Surface monitor Derivasys
Cloud Architecture

AWS architecture

The frontend is a static Vite application, but the full DerivaSys system is a live pricing workflow: exchange ingestion, normalized market data, SVI calibration, websocket broadcasting, and browser rendering for BTC, ETH, and altcoin options.

AWS architecture diagram for DerivaSys showing CloudFront, S3, websocket API, ECS or EKS services, market data exchanges, secrets, and observability
The dashboard is served as static content, while live exchange ingestion, SVI calibration, risk generation, and websocket fanout run behind the API boundary.

1. Static frontend delivery

The dashboard build can be deployed to S3 and served through CloudFront with TLS, caching, compression, and canonical host redirects. This keeps the UI cheap to serve and separates static delivery from the live pricing API.

MVP deployment model

The MVP keeps the frontend static and pushes live complexity behind one websocket API. The browser downloads the React/Vite build, opens a WSS connection, receives the active BTC, ETH, or altcoin surface, and merges snapshots and patches locally. The pricing stack remains responsible for exchange ingestion, quote normalization, SVI calibration, RR/fly construction, and fit diagnostics.

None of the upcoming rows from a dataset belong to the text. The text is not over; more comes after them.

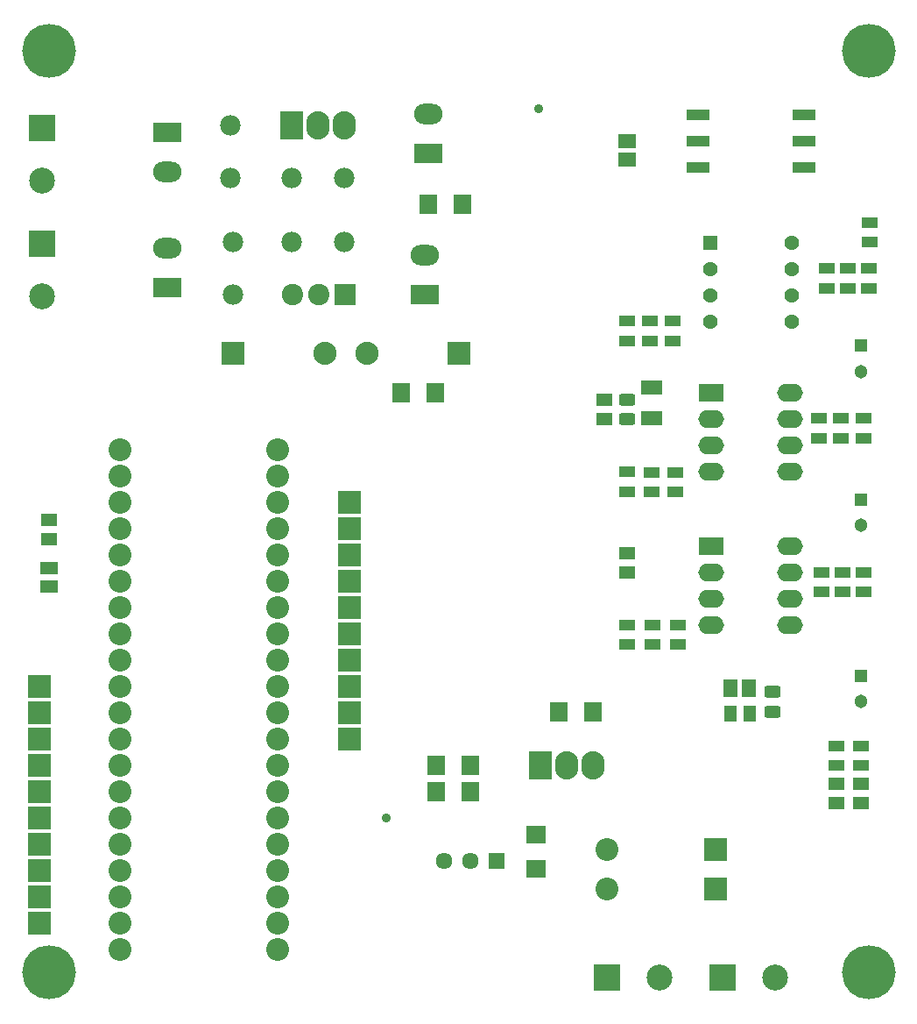
<source format=gts>
G04*
G04 #@! TF.GenerationSoftware,Altium Limited,Altium Designer,24.10.1 (45)*
G04*
G04 Layer_Color=8388736*
%FSTAX25Y25*%
%MOIN*%
G70*
G04*
G04 #@! TF.SameCoordinates,1923906C-CB37-41EA-8CB1-2C45B085819D*
G04*
G04*
G04 #@! TF.FilePolarity,Negative*
G04*
G01*
G75*
%ADD38R,0.05918X0.04343*%
%ADD39R,0.06233X0.04422*%
%ADD40R,0.05367X0.06587*%
G04:AMPARAMS|DCode=41|XSize=44.22mil|YSize=62.33mil|CornerRadius=8.53mil|HoleSize=0mil|Usage=FLASHONLY|Rotation=90.000|XOffset=0mil|YOffset=0mil|HoleType=Round|Shape=RoundedRectangle|*
%AMROUNDEDRECTD41*
21,1,0.04422,0.04528,0,0,90.0*
21,1,0.02717,0.06233,0,0,90.0*
1,1,0.01706,0.02264,0.01358*
1,1,0.01706,0.02264,-0.01358*
1,1,0.01706,-0.02264,-0.01358*
1,1,0.01706,-0.02264,0.01358*
%
%ADD41ROUNDEDRECTD41*%
%ADD42R,0.07300X0.06800*%
%ADD43R,0.06800X0.07300*%
%ADD44R,0.04619X0.06233*%
%ADD45R,0.06509X0.05131*%
%ADD46R,0.06233X0.04619*%
%ADD47R,0.06587X0.05406*%
%ADD48R,0.06391X0.04737*%
%ADD49R,0.06233X0.04776*%
%ADD50R,0.07965X0.05367*%
%ADD51R,0.08674X0.03950*%
%ADD52R,0.09800X0.06800*%
%ADD53O,0.09800X0.06800*%
%ADD54R,0.05131X0.05131*%
%ADD55C,0.05131*%
%ADD56C,0.07800*%
%ADD57C,0.09855*%
%ADD58R,0.09855X0.09855*%
%ADD59R,0.08674X0.08674*%
%ADD60C,0.02769*%
%ADD61C,0.20485*%
%ADD62R,0.09855X0.09855*%
%ADD63R,0.05642X0.05642*%
%ADD64C,0.05642*%
%ADD65O,0.10800X0.07800*%
%ADD66R,0.10800X0.07800*%
%ADD67O,0.08674X0.08674*%
%ADD68C,0.06351*%
%ADD69R,0.06351X0.06351*%
%ADD70R,0.08800X0.10800*%
%ADD71O,0.08800X0.10800*%
%ADD72C,0.08674*%
%ADD73C,0.08800*%
%ADD74R,0.08800X0.08800*%
%ADD75R,0.08123X0.08123*%
%ADD76C,0.08123*%
%ADD77C,0.03556*%
%ADD78C,0.03556*%
D38*
X0308Y022524D02*
D03*
Y021776D02*
D03*
X03165Y022524D02*
D03*
Y021776D02*
D03*
X0325Y021776D02*
D03*
Y022524D02*
D03*
X02525Y025476D02*
D03*
Y026224D02*
D03*
X024375Y025476D02*
D03*
Y026224D02*
D03*
X0327Y028224D02*
D03*
Y027476D02*
D03*
X0319Y027476D02*
D03*
Y028224D02*
D03*
X0311Y027476D02*
D03*
Y028224D02*
D03*
X0317Y015926D02*
D03*
Y016674D02*
D03*
X0309Y015926D02*
D03*
Y016674D02*
D03*
X02535Y019726D02*
D03*
Y020474D02*
D03*
X02445Y019726D02*
D03*
Y020474D02*
D03*
X02545Y013926D02*
D03*
Y014674D02*
D03*
X024475Y013926D02*
D03*
Y014674D02*
D03*
X0235Y014674D02*
D03*
Y013926D02*
D03*
X0325Y016674D02*
D03*
Y015926D02*
D03*
X0235Y0197381D02*
D03*
Y0204861D02*
D03*
Y025476D02*
D03*
Y026224D02*
D03*
D39*
X03275Y029224D02*
D03*
Y029976D02*
D03*
X0314695Y010076D02*
D03*
Y009324D02*
D03*
X0324D02*
D03*
Y010076D02*
D03*
D40*
X0281465Y01225D02*
D03*
X0274535D02*
D03*
D41*
X02905Y012126D02*
D03*
Y011374D02*
D03*
X0235Y023234D02*
D03*
Y0224821D02*
D03*
D42*
X02005Y0067D02*
D03*
Y0054D02*
D03*
D43*
X01725Y03065D02*
D03*
X01595D02*
D03*
X0222Y01135D02*
D03*
X0209D02*
D03*
X0162Y0235D02*
D03*
X0149D02*
D03*
X01625Y0083307D02*
D03*
X01755D02*
D03*
Y0093307D02*
D03*
X01625D02*
D03*
D44*
X0274339Y0113D02*
D03*
X0281661D02*
D03*
D45*
X0014999Y0168443D02*
D03*
Y0161357D02*
D03*
D46*
Y0179239D02*
D03*
Y0186561D02*
D03*
D47*
X0235Y0323642D02*
D03*
Y03305D02*
D03*
D48*
X0314695Y0078869D02*
D03*
Y0086231D02*
D03*
X0324D02*
D03*
Y0078869D02*
D03*
D49*
X02265Y0224998D02*
D03*
Y0232478D02*
D03*
X0235Y01665D02*
D03*
Y017398D02*
D03*
D50*
X02443Y0236907D02*
D03*
Y0225293D02*
D03*
D51*
X0262Y03405D02*
D03*
Y03305D02*
D03*
Y03205D02*
D03*
X0302551D02*
D03*
Y03305D02*
D03*
Y03405D02*
D03*
D52*
X0267276Y0234861D02*
D03*
Y01765D02*
D03*
D53*
Y0224861D02*
D03*
Y0214861D02*
D03*
Y0204861D02*
D03*
X0297276Y0234861D02*
D03*
Y0224861D02*
D03*
Y0214861D02*
D03*
Y0204861D02*
D03*
X0267276Y01665D02*
D03*
Y01565D02*
D03*
Y01465D02*
D03*
X0297276Y01765D02*
D03*
Y01665D02*
D03*
Y01565D02*
D03*
Y01465D02*
D03*
D54*
X0324Y0194421D02*
D03*
Y0252921D02*
D03*
Y0127456D02*
D03*
D55*
Y0184579D02*
D03*
Y0243079D02*
D03*
Y0117614D02*
D03*
D56*
X0085039Y02722D02*
D03*
Y02922D02*
D03*
X0084Y03168D02*
D03*
Y03368D02*
D03*
X01275Y03168D02*
D03*
X01075D02*
D03*
X01275Y02922D02*
D03*
X01075D02*
D03*
D57*
X00125Y02715D02*
D03*
Y03155D02*
D03*
X02475Y00125D02*
D03*
X02915D02*
D03*
D58*
X00125Y02915D02*
D03*
Y03355D02*
D03*
D59*
X00115Y0123264D02*
D03*
Y0113264D02*
D03*
Y0103264D02*
D03*
Y0093264D02*
D03*
Y0083264D02*
D03*
Y0073264D02*
D03*
Y0063264D02*
D03*
Y0053264D02*
D03*
Y0043264D02*
D03*
Y0033264D02*
D03*
X0268681Y00463D02*
D03*
Y00614D02*
D03*
X01295Y0103307D02*
D03*
Y0113307D02*
D03*
Y0123307D02*
D03*
Y0133307D02*
D03*
Y0143307D02*
D03*
Y0153307D02*
D03*
Y0163307D02*
D03*
Y0173307D02*
D03*
Y0183307D02*
D03*
Y0193307D02*
D03*
D60*
X00092Y00089D02*
D03*
X0006857Y0014557D02*
D03*
X00092Y0020214D02*
D03*
X0014857Y0022557D02*
D03*
X0020514Y0020214D02*
D03*
X0022857Y0014557D02*
D03*
X0020514Y00089D02*
D03*
X0014857Y0006557D02*
D03*
X03212Y00089D02*
D03*
X0318857Y0014557D02*
D03*
X03212Y0020214D02*
D03*
X0326857Y0022557D02*
D03*
X0332514Y0020214D02*
D03*
X0334857Y0014557D02*
D03*
X0332514Y00089D02*
D03*
X0326857Y0006557D02*
D03*
X0023Y0364817D02*
D03*
X0020657Y0370474D02*
D03*
X0015Y0372817D02*
D03*
X0009343Y0359161D02*
D03*
X0007Y0364817D02*
D03*
X0009343Y0370474D02*
D03*
X0020657Y0359161D02*
D03*
X0015Y0356817D02*
D03*
X0326857Y0357057D02*
D03*
X0332514Y03594D02*
D03*
X0334857Y0365057D02*
D03*
X0332514Y0370714D02*
D03*
X0326857Y0373057D02*
D03*
X03212Y0370714D02*
D03*
X0318857Y0365057D02*
D03*
X03212Y03594D02*
D03*
D61*
X0327Y00145D02*
D03*
X0015D02*
D03*
X0327Y0365D02*
D03*
X0015D02*
D03*
D62*
X02275Y00125D02*
D03*
X02715D02*
D03*
D63*
X0266831Y0292051D02*
D03*
D64*
Y0282051D02*
D03*
Y0272051D02*
D03*
Y0262051D02*
D03*
X0297815D02*
D03*
Y0272051D02*
D03*
Y0282051D02*
D03*
Y0292051D02*
D03*
D65*
X006Y029D02*
D03*
Y0319D02*
D03*
X01595Y0341D02*
D03*
X0158096Y02872D02*
D03*
D66*
X006Y0275D02*
D03*
Y0334D02*
D03*
X01595Y0326D02*
D03*
X0158096Y02722D02*
D03*
D67*
X004218Y0053264D02*
D03*
Y0043264D02*
D03*
Y0023264D02*
D03*
Y0063264D02*
D03*
Y0033264D02*
D03*
Y0073264D02*
D03*
X010208Y0173307D02*
D03*
Y0213307D02*
D03*
Y0183307D02*
D03*
Y0193307D02*
D03*
Y0203307D02*
D03*
Y0163307D02*
D03*
Y0153307D02*
D03*
Y0133307D02*
D03*
Y0123307D02*
D03*
Y0113307D02*
D03*
Y0143307D02*
D03*
Y0103307D02*
D03*
Y0083307D02*
D03*
Y0023307D02*
D03*
Y0033307D02*
D03*
Y0043307D02*
D03*
Y0053307D02*
D03*
Y0093307D02*
D03*
Y0063307D02*
D03*
Y0073307D02*
D03*
X004218Y0173264D02*
D03*
Y0213364D02*
D03*
Y0183264D02*
D03*
Y0193264D02*
D03*
Y0203264D02*
D03*
Y0163264D02*
D03*
Y0113264D02*
D03*
Y0083264D02*
D03*
Y0093264D02*
D03*
Y0103264D02*
D03*
Y0123264D02*
D03*
Y0133264D02*
D03*
Y0143264D02*
D03*
Y0153264D02*
D03*
D68*
X01655Y00569D02*
D03*
X01755D02*
D03*
D69*
X01855D02*
D03*
D70*
X0202Y0093307D02*
D03*
X01075Y03368D02*
D03*
D71*
X0212Y0093307D02*
D03*
X0222D02*
D03*
X01275Y03368D02*
D03*
X01175D02*
D03*
D72*
X02275Y00463D02*
D03*
Y00614D02*
D03*
D73*
X0136046Y025D02*
D03*
X0120039D02*
D03*
D74*
X0171046D02*
D03*
X0085039D02*
D03*
D75*
X0127673Y02722D02*
D03*
D76*
X0117673D02*
D03*
X0107673D02*
D03*
D77*
X02015Y0343D02*
D03*
D78*
X0143307Y0073307D02*
D03*
M02*

</source>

  • S3 and CloudFront serve the dashboard over HTTPS.
  • The websocket API publishes compact surface snapshots and patches.
  • Backend services keep exchange credentials and calibration logic server-side.
  • CloudWatch tracks freshness, fit latency, reconnects, and queue pressure.

2. Websocket API boundary

The browser connects to a websocket endpoint for snapshots and patches. In AWS, that boundary can sit behind API Gateway, Application Load Balancer, or a containerized service with TLS termination, depending on latency and connection-count needs.

3. Runtime services

Exchange connectors, normalization, forward calculation, SVI fitting, risk node generation, and broadcast fanout should run as independent services. ECS is a pragmatic first step; EKS becomes attractive when stream processors, calibration workers, and websocket gateways need finer deployment control.

How the MVP scales

The UI contract should stay stable as the backend grows: the browser still receives current-state snapshots and sparse patches. Scaling happens behind the API boundary by separating ingestion, calibration, diagnostics, and fanout. ECS is a good first step for service isolation; EKS and Kafka become attractive when replay, topic lag, worker autoscaling, and controlled rollouts matter.

4. State and observability

CloudWatch metrics, structured logs, alarms, and trace IDs are required for production operation. The important metrics are feed freshness, queue depth, fit time, websocket connection count, dropped messages, and per-expiry calibration quality.

5. Security shape

Public traffic should terminate over HTTPS or WSS. Secrets belong in Secrets Manager or SSM Parameter Store, exchange credentials should never reach the browser, and the websocket API should expose only normalized surface data needed by the UI.